How to Avoid the Negativity Bias


By Irene Roth


https://irenesroth.com/Irene S. Roth

A chronically ill person can have a difficult time feeling healthy and resilient. There are days where you may feel tired and unable to cope because of a sleepless night. Or you may feel more pain for no apparent reason. Individuals with chronic illness frequently struggle with such enigmatic times.

There is no doubt that living with chronic illness can be stressful. Our life feels like an uphill battle, going to nowhere good. The thing about chronic illness, however, is we don’t really know how bad or good things really are. In other words, our negative perceptions can impact now we interpret our pain and fatigue levels.

Why, you ask? Because our perceptions usually focus on the negative aspects of living with chronic illness and unintentionally avoid some of the positive things. I realize this sounds odd and perhaps even counterintuitive at first glance. But there is real wisdom in this realization.

The negativity bias occurs when we hold onto negative thoughts instead of positive ones. This bias makes it easier for the brain to register negative stimuli than positive ones. We also dwell on negative events more readily.

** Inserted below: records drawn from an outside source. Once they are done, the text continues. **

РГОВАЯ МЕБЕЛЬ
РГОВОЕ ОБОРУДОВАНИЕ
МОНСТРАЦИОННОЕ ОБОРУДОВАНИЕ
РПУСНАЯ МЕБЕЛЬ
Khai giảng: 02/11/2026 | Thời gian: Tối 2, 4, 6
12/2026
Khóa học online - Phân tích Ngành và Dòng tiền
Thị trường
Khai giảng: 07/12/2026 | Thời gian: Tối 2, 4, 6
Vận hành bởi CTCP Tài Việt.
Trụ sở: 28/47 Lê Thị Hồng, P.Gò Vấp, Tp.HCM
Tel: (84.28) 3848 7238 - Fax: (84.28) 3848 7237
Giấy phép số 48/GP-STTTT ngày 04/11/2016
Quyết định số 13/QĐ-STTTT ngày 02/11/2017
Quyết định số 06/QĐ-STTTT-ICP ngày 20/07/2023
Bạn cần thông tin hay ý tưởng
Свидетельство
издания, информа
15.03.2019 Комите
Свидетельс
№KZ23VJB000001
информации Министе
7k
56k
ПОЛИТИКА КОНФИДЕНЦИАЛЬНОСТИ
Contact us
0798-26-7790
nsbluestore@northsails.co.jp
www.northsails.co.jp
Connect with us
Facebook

For a chronically ill person, this can add a lot of unnecessary stress to your day. You may find yourself lost in the morass of negative thoughts and emotions, making you feel worse. As a chronically ill individual, you are far better to focus on some of the positive things in your life. Then you can take full ownership of your health and ensure that you live a healthy life.

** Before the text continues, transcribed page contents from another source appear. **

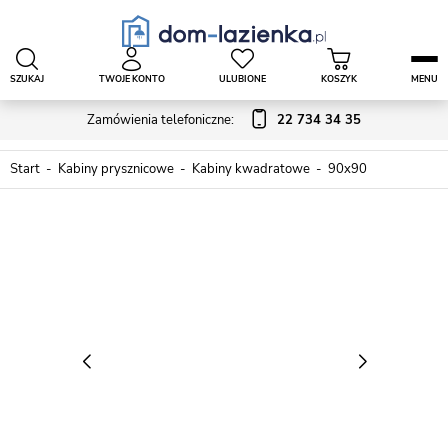
SZUKAJ
TWOJE KONTO
ULUBIONE
KOSZYK
MENU
Zamówienia telefoniczne:
22 734 34 35
Start
Kabiny prysznicowe
Kabiny kwadratowe
90x90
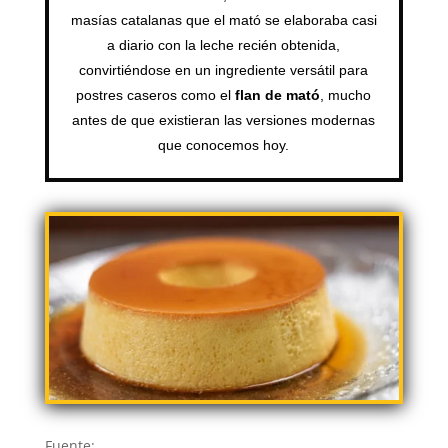
masías catalanas que el mató se elaboraba casi
a diario con la leche recién obtenida,
convirtiéndose en un ingrediente versátil para
postres caseros como el
flan de mató
, mucho
antes de que existieran las versiones modernas
que conocemos hoy.
Fuente:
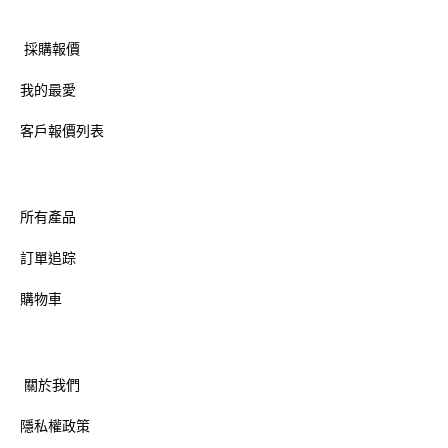
採購報價
我的最愛
客戶報價列表
所有產品
訂單追踪
購物車
關於我們
隱私權政策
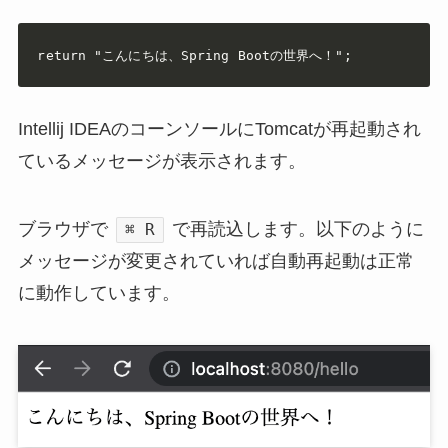
return "こんにちは、Spring Bootの世界へ！";
Intellij IDEAのコーンソールにTomcatが再起動され
ているメッセージが表示されます。
ブラウザで
で再読込します。以下のように
⌘ R
メッセージが変更されていれば自動再起動は正常
に動作しています。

Therefore, the negativity bias can impact your mental and physical health. Negative thinking can influence your behaviors, actions, and attitudes. Some of the unwanted emotions the negativity bias can bring about are anger, emptiness, helplessness, guilt, shame, fear, failure, sadness, overwhelm, inadequacy, and not feeling strong enough to cope with things of life.

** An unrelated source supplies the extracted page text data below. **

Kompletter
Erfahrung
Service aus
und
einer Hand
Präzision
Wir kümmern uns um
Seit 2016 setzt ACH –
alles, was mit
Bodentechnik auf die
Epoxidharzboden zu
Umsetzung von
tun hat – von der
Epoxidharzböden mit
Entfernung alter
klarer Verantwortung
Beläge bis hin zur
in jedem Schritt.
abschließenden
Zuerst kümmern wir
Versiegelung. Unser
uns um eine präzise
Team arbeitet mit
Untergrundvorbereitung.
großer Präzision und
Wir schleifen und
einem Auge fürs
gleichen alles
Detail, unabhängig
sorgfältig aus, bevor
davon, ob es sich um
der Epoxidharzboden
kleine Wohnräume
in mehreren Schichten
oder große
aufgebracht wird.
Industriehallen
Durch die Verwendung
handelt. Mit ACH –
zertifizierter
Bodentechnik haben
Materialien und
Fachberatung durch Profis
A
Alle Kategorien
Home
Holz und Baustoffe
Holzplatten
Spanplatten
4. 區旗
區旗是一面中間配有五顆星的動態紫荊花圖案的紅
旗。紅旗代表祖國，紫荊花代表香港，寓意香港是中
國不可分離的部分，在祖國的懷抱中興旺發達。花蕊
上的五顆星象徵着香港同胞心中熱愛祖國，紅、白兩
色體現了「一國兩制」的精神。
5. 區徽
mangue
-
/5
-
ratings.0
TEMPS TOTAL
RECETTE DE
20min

It’s no wonder that you feel weak and unable to cope. When you focus on the negative, you become mired in all the terrible things you believe are happening. But what about some of the good things? If you think there are none then you are deeply in the throes of the negativity bias.

What’s worse, when you get caught up in negativity, these thoughts and emotions can become self-fulfilling prophecies. In other words, if you keep telling ourselves you feel awful, tired, and in excruciating pain repeatedly, after a while that’s all you will perceive. Your perceptions will become distorted, and you will start experiencing thinking traps, which keep focusing on the same negative thoughts and emotions, whether they are relevant at the time.

Here are a few ways to overcome negative biases.

1. Be aware of the negative bias. Become aware of your negative thoughts as they are occurring. Practise self-compassion by giving yourself some space to deal with them and accept how you feel.

2. Reframe the way you think. This technique identifies automatic thoughts and replaces them with more balanced ones. Start by noticing your thought distortions. Every time you experience a thought distortion, point it out to yourself. Evaluate whether there is factual evidence for your negative statements. If there isn’t, let go of the statement.

3. Start a gratitude journal. This practice will help you focus on the things you are grateful for. The more often you practice gratitude, the stronger you will feel.

4. Repeat some positive affirmations every day. Affirmations can change your outlook on life. When you’re having a hard day, consult your list of affirmations, and read one that resonates with you.

By taking these steps, you can become more resilient and in control of your health. You can’t feel resilient and healthy if you are focusing on what is wrong with you, the pain in your arm, your headache, or your fatigue. Instead, try to focus on your warm cup of tea, your view from the window in your study, the love and attention your spouse gives you and so on.

So, today make some space to focus on the positive. There is so much we can all rejoice about. Just look around you right now. Name five things are good right now. There, I knew you could do it.